■ WORK ORDER
Please tell how many of the lines below contain "paint", using only a number.

══ EXTRACTED MATERIAL ══

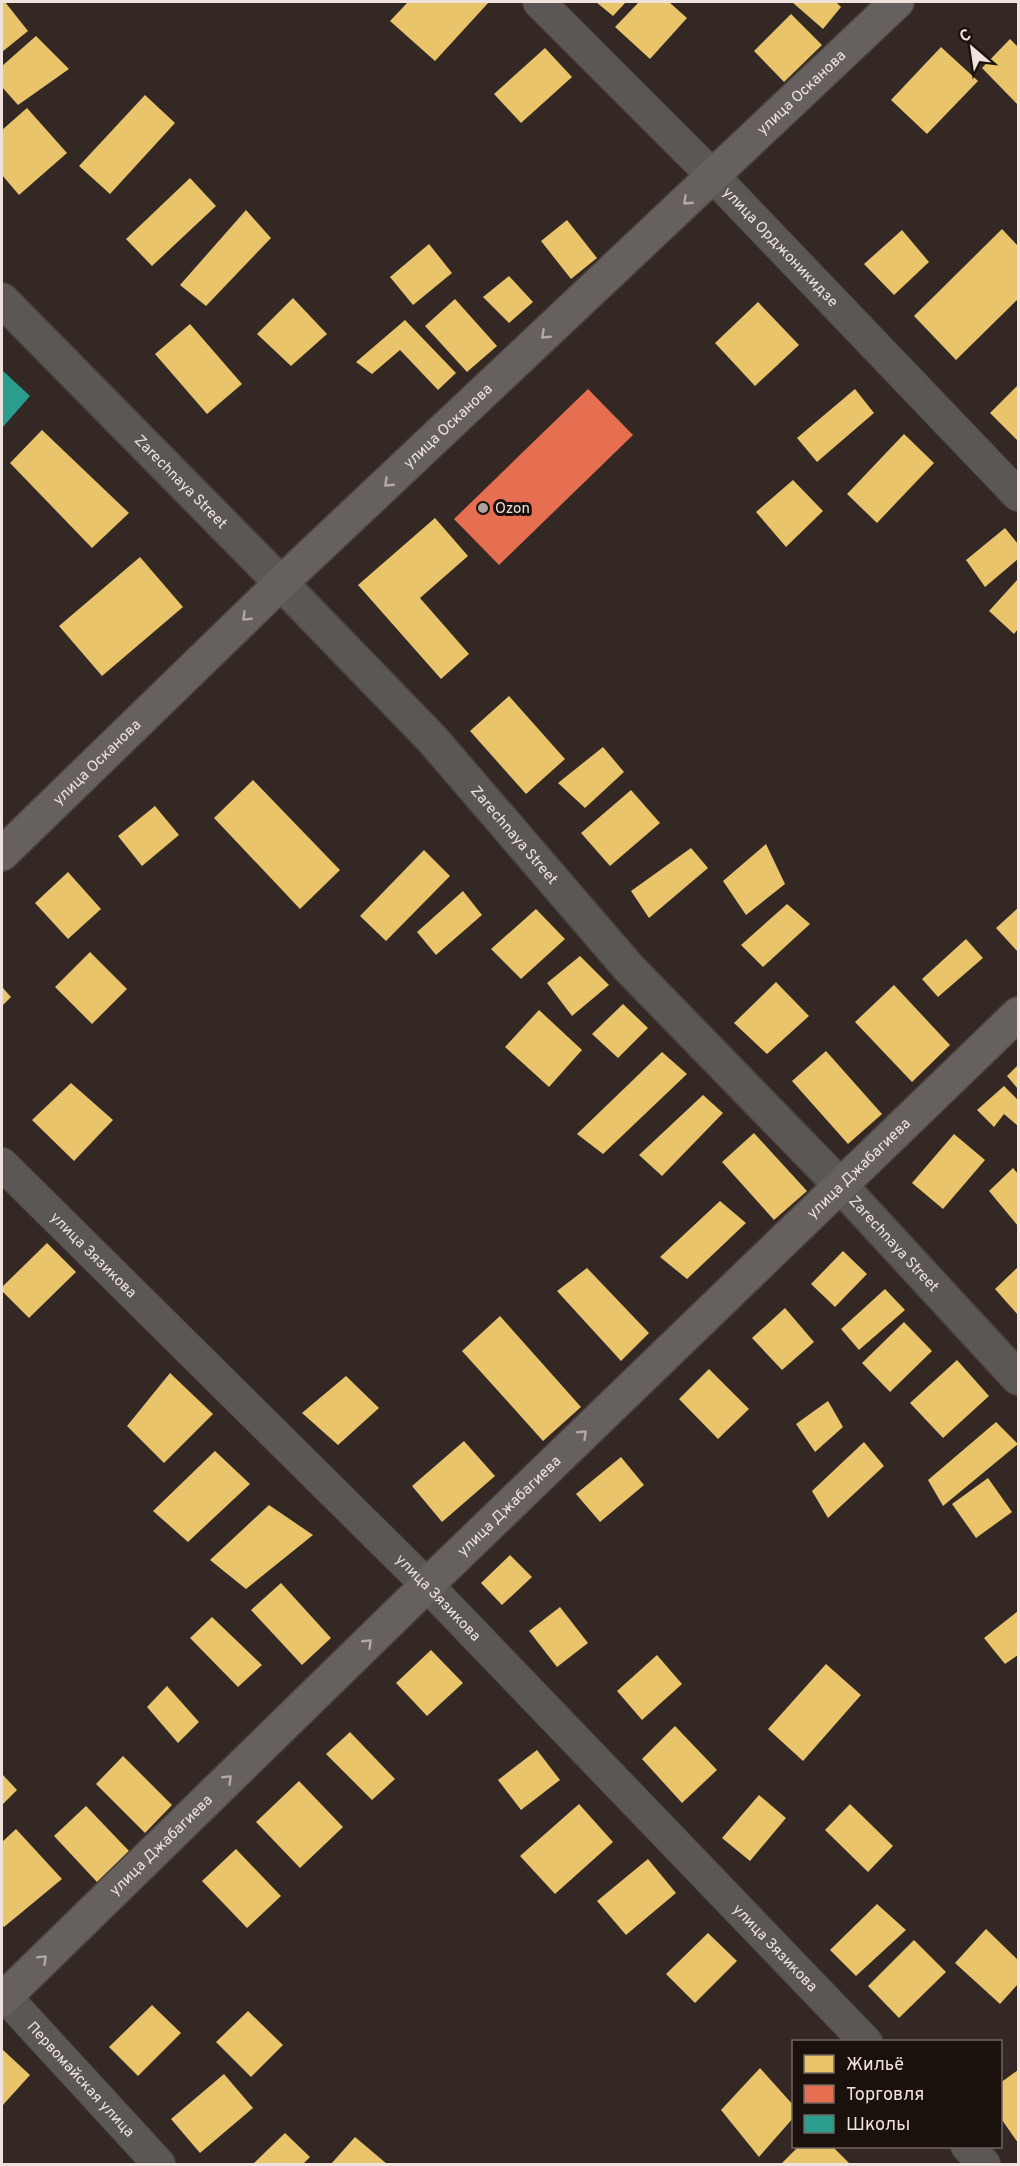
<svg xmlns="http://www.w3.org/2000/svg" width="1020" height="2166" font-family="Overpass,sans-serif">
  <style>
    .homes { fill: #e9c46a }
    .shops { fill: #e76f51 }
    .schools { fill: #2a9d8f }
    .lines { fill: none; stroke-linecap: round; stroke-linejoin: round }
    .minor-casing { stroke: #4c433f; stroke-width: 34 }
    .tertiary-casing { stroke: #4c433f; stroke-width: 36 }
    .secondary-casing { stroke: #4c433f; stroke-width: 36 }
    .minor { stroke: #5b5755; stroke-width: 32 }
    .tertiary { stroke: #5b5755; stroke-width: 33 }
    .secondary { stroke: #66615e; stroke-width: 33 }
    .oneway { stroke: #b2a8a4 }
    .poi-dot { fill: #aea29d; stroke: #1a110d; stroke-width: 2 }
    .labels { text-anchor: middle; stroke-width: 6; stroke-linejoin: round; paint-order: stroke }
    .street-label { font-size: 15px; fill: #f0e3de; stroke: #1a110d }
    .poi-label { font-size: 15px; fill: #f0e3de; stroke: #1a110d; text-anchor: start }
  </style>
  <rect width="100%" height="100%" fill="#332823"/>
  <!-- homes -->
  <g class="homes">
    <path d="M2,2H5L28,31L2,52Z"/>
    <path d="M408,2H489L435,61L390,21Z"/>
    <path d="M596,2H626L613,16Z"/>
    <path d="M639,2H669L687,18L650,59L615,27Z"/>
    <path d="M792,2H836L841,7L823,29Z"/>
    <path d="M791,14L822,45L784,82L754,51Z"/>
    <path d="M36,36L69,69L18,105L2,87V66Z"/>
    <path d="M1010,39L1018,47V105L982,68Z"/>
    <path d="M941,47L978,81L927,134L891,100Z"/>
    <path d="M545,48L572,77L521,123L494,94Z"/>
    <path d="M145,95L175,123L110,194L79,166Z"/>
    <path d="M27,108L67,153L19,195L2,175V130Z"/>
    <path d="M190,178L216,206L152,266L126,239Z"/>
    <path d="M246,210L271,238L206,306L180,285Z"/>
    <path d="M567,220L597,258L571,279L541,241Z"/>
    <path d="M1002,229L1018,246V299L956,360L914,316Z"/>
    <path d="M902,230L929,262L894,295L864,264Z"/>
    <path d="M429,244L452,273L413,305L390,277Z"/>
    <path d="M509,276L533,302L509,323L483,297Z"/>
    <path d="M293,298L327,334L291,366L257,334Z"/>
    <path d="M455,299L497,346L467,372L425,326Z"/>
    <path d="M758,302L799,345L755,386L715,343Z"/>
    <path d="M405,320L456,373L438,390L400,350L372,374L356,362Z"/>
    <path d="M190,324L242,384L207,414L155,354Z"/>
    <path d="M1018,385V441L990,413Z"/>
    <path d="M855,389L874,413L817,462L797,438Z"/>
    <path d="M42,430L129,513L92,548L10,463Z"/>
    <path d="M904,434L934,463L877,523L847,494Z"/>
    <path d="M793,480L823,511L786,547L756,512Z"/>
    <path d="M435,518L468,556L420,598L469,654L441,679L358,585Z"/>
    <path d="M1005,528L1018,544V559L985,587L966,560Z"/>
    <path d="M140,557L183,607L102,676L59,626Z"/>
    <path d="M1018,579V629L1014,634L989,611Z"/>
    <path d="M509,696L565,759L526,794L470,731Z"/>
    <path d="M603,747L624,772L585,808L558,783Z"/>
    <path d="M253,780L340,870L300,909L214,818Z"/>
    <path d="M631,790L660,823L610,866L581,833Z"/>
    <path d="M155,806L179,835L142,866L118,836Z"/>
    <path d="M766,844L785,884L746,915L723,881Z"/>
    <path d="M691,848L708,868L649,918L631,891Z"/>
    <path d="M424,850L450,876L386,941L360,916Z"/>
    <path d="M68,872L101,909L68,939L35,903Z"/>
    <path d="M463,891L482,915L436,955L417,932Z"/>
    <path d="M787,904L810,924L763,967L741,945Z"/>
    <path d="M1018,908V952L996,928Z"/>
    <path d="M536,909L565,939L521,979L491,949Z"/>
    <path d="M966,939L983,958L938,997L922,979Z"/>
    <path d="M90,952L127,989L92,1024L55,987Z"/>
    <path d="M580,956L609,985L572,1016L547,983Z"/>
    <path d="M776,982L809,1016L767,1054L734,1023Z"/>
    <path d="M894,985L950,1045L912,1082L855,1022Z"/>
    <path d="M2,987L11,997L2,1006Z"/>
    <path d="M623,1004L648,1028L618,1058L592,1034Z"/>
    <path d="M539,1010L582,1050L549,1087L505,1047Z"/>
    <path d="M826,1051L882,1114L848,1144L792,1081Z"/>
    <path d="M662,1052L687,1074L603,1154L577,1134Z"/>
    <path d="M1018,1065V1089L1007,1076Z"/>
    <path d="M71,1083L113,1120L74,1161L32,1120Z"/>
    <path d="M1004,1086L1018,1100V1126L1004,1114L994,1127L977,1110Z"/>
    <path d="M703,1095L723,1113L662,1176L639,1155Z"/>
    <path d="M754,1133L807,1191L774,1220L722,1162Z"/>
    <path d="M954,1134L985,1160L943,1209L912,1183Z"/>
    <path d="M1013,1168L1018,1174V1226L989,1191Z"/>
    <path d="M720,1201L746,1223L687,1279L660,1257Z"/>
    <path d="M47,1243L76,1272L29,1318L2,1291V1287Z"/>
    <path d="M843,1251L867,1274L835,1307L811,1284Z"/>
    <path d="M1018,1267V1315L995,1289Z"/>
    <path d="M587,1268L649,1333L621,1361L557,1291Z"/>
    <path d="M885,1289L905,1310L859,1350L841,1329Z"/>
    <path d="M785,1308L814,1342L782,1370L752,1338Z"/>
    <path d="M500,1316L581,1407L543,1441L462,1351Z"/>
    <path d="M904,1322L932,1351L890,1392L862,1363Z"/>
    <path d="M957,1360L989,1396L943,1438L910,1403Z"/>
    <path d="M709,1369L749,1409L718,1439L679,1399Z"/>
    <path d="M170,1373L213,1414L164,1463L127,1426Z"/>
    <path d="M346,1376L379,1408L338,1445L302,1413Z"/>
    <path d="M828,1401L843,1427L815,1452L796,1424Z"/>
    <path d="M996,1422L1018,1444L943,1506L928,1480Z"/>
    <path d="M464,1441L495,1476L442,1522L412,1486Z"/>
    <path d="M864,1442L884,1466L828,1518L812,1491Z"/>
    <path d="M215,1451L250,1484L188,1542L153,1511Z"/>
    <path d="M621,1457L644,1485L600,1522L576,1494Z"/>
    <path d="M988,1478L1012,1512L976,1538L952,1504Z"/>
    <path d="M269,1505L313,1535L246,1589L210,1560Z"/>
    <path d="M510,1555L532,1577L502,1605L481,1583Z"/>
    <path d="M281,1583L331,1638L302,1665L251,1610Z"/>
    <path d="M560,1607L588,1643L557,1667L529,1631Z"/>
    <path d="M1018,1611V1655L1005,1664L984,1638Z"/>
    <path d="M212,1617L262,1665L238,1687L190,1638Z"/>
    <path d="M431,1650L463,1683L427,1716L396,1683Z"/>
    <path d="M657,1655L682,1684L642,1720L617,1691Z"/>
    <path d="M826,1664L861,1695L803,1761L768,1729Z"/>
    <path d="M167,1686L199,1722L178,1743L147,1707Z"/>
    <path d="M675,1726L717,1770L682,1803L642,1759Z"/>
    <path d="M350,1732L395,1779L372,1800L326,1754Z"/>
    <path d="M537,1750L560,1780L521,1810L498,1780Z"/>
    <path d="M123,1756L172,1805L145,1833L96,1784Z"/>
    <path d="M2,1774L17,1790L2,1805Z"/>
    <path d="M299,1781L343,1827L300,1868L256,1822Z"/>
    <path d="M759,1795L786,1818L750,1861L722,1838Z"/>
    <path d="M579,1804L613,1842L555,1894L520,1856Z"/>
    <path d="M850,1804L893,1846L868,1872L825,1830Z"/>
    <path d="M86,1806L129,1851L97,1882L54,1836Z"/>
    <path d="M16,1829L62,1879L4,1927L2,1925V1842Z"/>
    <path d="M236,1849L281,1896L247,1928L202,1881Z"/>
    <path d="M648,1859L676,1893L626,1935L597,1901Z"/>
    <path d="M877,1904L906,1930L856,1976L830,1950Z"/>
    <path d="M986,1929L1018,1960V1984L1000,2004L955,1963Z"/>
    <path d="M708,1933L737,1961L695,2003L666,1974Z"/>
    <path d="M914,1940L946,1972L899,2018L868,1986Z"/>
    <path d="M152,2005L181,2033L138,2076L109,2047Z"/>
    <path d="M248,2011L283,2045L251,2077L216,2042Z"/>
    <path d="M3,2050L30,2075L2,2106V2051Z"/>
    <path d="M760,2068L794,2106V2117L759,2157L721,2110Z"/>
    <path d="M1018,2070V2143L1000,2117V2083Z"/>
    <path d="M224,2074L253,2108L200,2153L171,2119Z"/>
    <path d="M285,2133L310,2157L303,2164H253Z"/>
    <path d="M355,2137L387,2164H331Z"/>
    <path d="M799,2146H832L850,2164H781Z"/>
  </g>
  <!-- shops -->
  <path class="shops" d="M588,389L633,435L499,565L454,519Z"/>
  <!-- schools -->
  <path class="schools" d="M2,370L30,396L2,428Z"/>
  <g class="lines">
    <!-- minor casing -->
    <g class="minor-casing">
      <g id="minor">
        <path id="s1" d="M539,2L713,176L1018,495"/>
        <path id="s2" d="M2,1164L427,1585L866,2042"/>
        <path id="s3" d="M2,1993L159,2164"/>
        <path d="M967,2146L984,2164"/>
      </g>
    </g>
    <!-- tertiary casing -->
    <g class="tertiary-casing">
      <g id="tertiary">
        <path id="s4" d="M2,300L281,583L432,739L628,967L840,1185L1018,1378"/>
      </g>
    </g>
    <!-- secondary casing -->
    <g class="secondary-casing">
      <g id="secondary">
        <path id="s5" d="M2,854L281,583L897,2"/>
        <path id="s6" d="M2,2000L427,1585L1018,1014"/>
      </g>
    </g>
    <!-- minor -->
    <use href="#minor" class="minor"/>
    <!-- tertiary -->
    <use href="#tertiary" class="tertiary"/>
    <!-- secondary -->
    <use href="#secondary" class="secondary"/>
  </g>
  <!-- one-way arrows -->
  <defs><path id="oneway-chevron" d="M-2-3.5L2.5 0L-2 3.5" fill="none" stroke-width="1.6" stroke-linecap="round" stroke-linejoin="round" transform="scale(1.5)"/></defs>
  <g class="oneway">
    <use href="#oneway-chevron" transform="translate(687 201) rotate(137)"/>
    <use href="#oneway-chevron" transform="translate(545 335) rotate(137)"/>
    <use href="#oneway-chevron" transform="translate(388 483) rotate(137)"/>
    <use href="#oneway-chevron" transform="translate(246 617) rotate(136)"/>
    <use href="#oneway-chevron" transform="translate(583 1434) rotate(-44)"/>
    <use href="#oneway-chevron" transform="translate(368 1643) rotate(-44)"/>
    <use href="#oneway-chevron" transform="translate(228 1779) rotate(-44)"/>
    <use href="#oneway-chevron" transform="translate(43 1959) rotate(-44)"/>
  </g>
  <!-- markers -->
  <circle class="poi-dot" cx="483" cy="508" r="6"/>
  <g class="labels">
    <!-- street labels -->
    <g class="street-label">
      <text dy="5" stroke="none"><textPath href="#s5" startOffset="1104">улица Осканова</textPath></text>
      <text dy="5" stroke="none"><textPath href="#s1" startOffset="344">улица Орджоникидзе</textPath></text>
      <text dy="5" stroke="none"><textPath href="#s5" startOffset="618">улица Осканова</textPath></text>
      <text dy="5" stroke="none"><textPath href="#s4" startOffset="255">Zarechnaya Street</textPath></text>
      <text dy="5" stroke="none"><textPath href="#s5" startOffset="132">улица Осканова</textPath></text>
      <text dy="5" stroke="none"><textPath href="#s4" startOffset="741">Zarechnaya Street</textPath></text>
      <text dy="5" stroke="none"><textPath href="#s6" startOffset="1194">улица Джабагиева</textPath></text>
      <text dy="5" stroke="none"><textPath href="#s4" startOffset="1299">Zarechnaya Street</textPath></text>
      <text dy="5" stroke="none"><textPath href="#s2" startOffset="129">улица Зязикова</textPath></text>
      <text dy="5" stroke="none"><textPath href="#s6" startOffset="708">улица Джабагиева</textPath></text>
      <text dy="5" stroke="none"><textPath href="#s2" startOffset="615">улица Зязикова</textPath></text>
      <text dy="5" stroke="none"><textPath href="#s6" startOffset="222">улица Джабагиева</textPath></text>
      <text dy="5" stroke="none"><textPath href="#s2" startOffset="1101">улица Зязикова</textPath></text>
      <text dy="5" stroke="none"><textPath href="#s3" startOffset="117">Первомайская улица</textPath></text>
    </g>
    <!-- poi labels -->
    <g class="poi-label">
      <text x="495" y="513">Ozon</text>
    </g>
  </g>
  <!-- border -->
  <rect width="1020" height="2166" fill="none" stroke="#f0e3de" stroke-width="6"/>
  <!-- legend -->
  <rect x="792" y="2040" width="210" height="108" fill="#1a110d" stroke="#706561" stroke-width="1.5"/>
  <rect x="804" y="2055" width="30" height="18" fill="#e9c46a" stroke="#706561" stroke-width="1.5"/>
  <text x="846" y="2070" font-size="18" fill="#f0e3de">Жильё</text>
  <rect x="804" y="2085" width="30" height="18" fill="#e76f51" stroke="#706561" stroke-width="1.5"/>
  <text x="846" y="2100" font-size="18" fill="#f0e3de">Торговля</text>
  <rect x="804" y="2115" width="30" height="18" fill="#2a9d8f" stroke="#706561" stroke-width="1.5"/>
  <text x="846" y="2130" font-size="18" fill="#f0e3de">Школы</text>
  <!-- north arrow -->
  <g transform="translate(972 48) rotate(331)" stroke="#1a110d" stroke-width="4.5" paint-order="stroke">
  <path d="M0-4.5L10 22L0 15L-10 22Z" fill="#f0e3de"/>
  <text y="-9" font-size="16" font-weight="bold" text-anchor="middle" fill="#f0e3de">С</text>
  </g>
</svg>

═══

■ YOUR RESPONSE
2